Saved data entries:
************

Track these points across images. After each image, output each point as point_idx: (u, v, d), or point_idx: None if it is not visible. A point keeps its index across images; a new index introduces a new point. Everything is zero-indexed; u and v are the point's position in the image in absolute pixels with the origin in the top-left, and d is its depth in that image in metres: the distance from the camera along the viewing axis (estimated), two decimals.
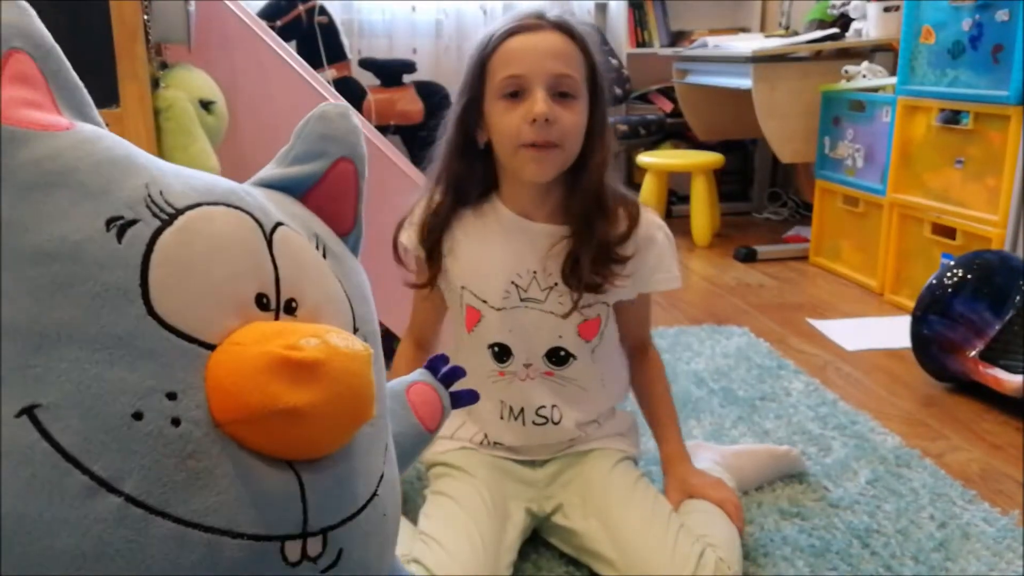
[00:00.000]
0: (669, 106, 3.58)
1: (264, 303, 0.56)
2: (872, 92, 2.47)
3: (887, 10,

************

» **What you need to do**
From the line containing "[00:00.000]" to the last line of the records above, please write out every line exactly and add nothing.

» **Result of this task**
[00:00.000]
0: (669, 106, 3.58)
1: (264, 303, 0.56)
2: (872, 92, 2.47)
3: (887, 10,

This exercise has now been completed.